4) Once that is done, it is time to start with the green parts. We use fresh spinach leaves and green onion to make our eggs green. Each child is given a paper plate and plastic knife along with a small pile of spinach leaves and a piece of green onion. We start by pulling the stems off the spinach leaves. They don't seem to like the stems cooked in the eggs, so we get rid of those before cooking.

5) Everyone cuts up their veggies and ham.

6) Add veggies and ham to the egg mixture.

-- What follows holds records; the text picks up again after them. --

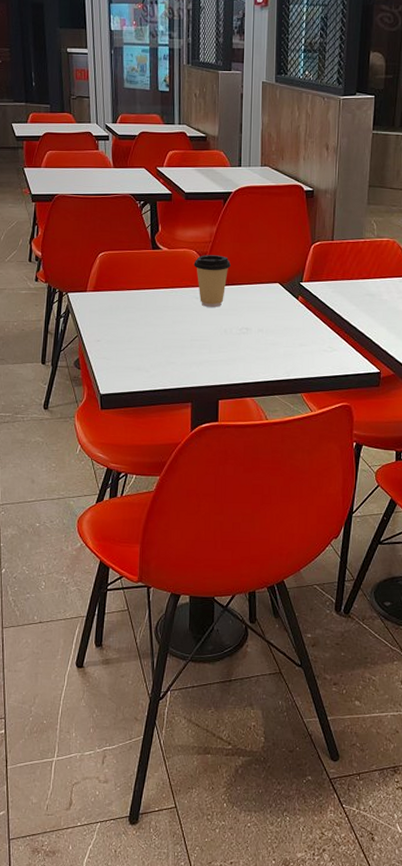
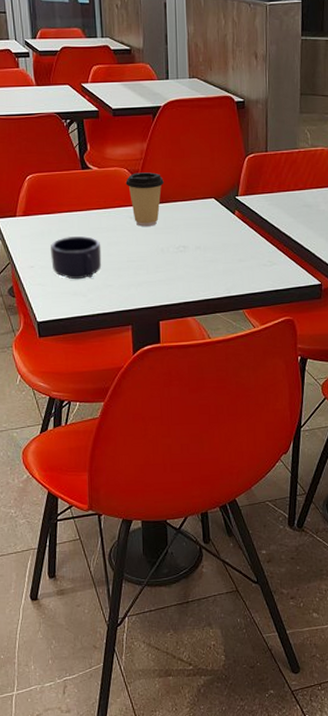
mug: none [117,313,166,356] -> present [51,236,102,280]

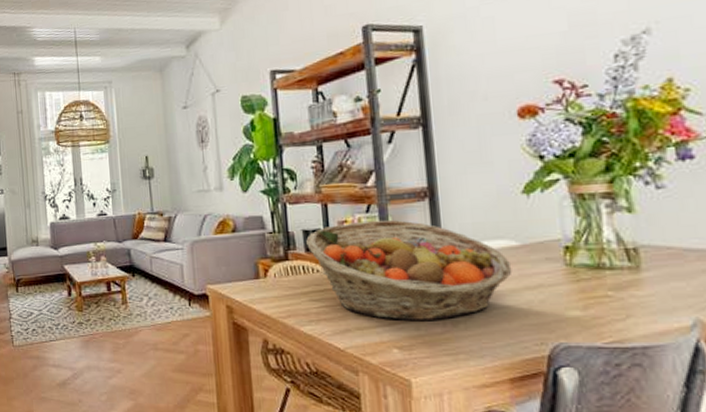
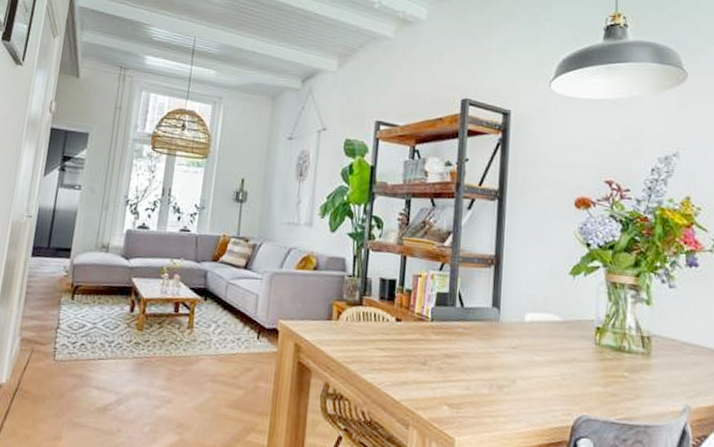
fruit basket: present [306,220,512,320] -> none [382,278,553,382]

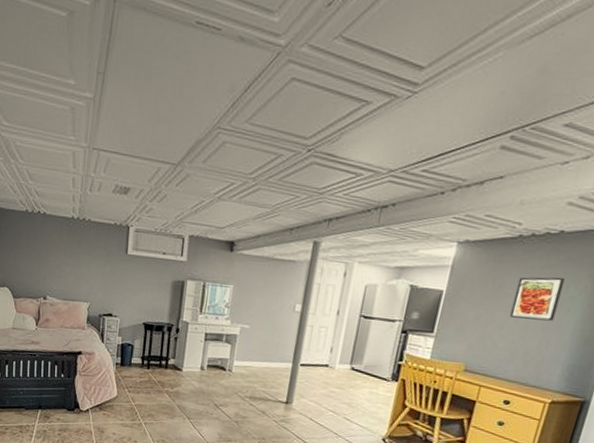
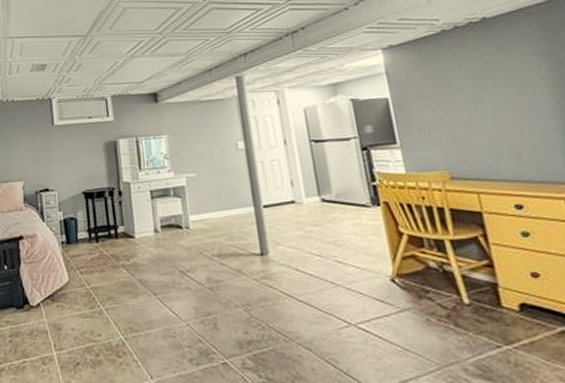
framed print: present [509,277,565,321] -> none [462,60,523,111]

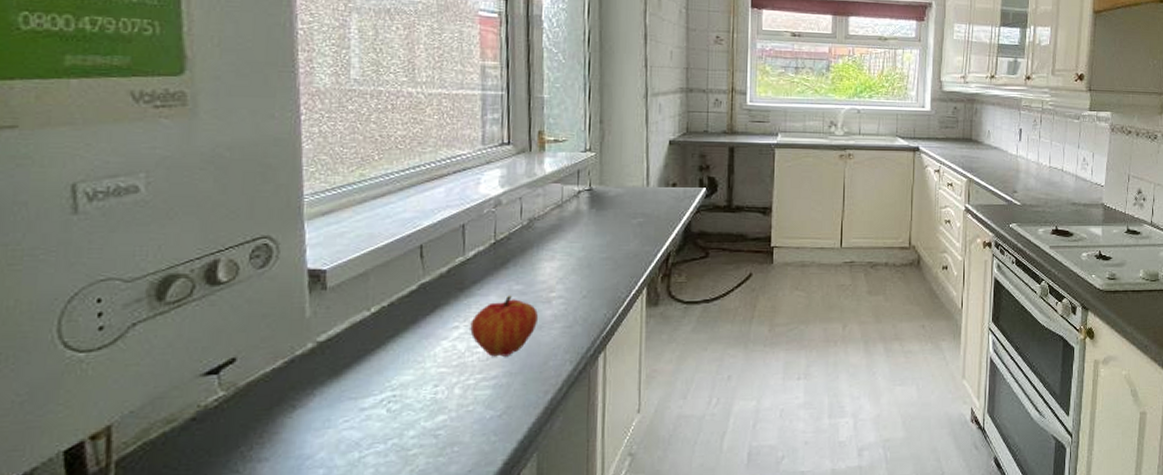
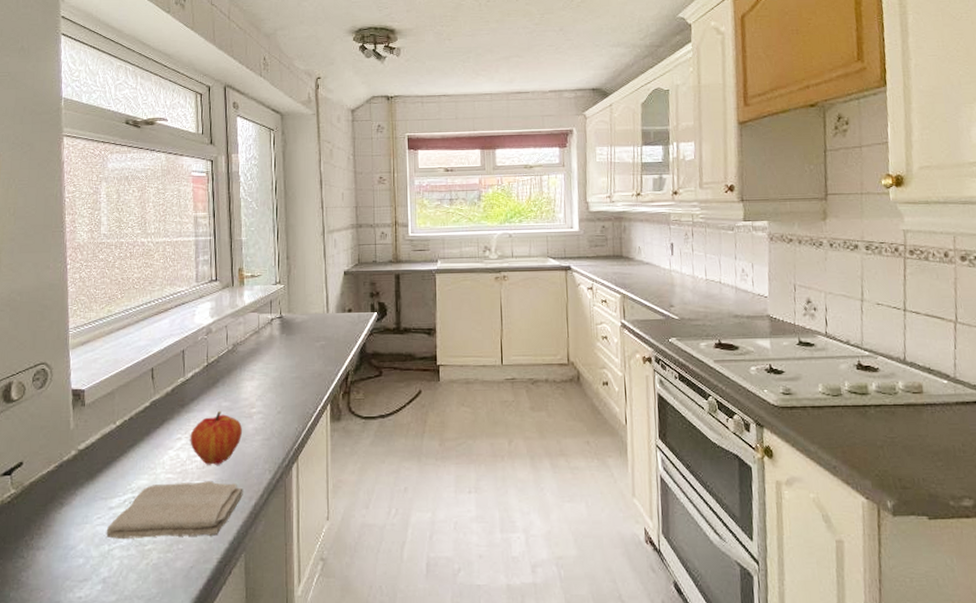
washcloth: none [356,374,537,445] -> present [106,481,243,539]

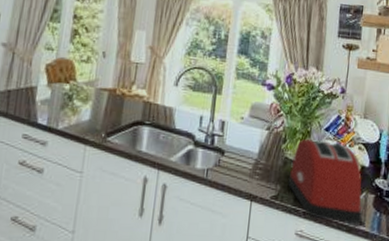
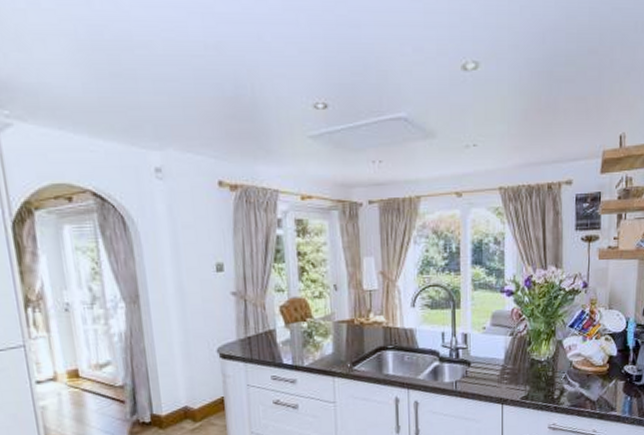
toaster: present [288,138,362,224] -> none [537,337,613,411]

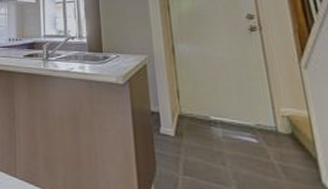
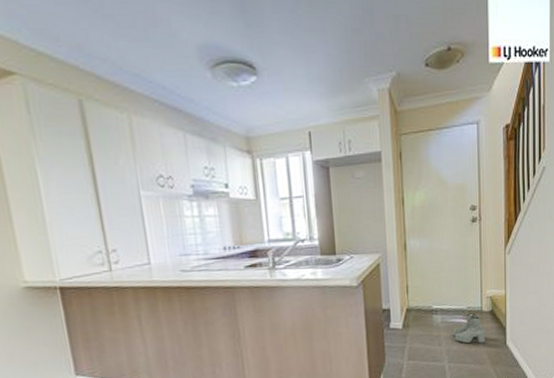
boots: none [239,132,288,174] -> present [453,312,485,344]

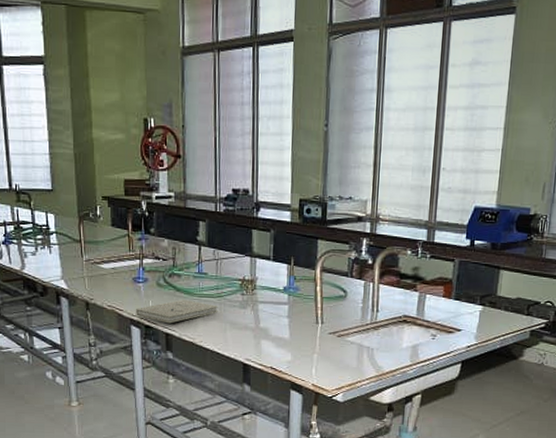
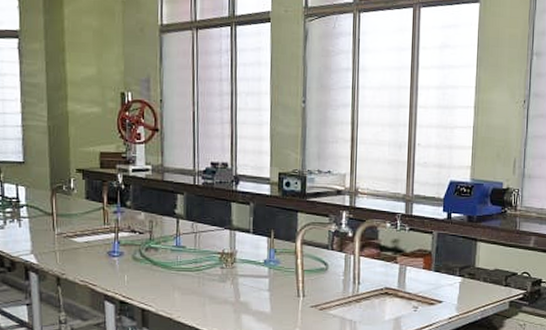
book: present [136,299,218,324] -> none [110,273,197,299]

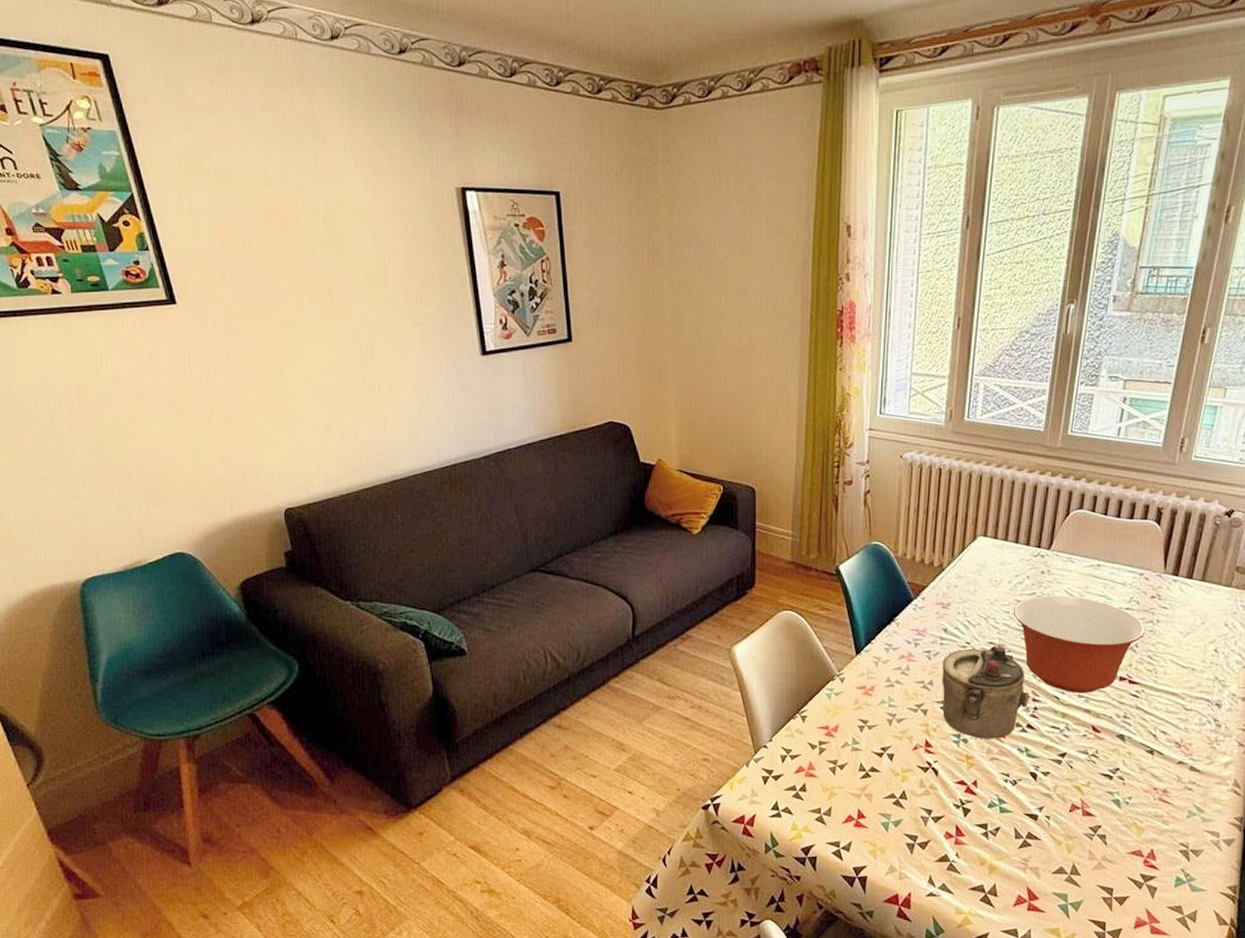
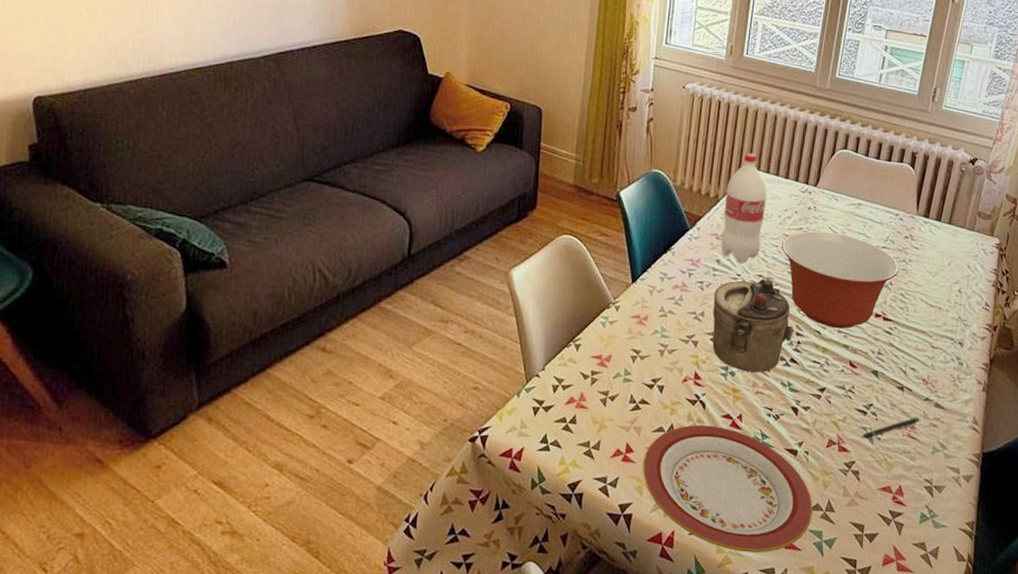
plate: none [876,792,1056,914] -> present [643,425,813,552]
bottle: none [948,519,995,631] -> present [721,153,767,263]
pen: none [1108,780,1173,803] -> present [861,417,920,438]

7) All the children stir the mixture so they can see how their egg gets incorporated into the veggies.

Cook
When everyone has cracked their egg and combined their veggies and ham, we start cooking. I bring a large electric skillet into the classroom and cook the eggs with the kids. They get a turn to stir it in the pan if they choose. We add some salt and pepper as well.

Enjoy
When the eggs are done, it is time to eat! If someone is not sure about tasting, we quote the book: "Try them and you may, try them and you may, I say!" Then we have a vote with thumbs up or thumbs down to see who likes green eggs and ham. Again, there are never leftovers. This is a recipe they love, mostly because they did the cooking themselves.

Trust them to succeed. With just a little help, they can do it! Enjoy!

This blog post is part of a series celebrating the Week of the Young Child. The WOYC is an annual celebration sponsored by the National Association for the Education of Young Children to focus public attention on early learning, young children, their teachers, families and communities.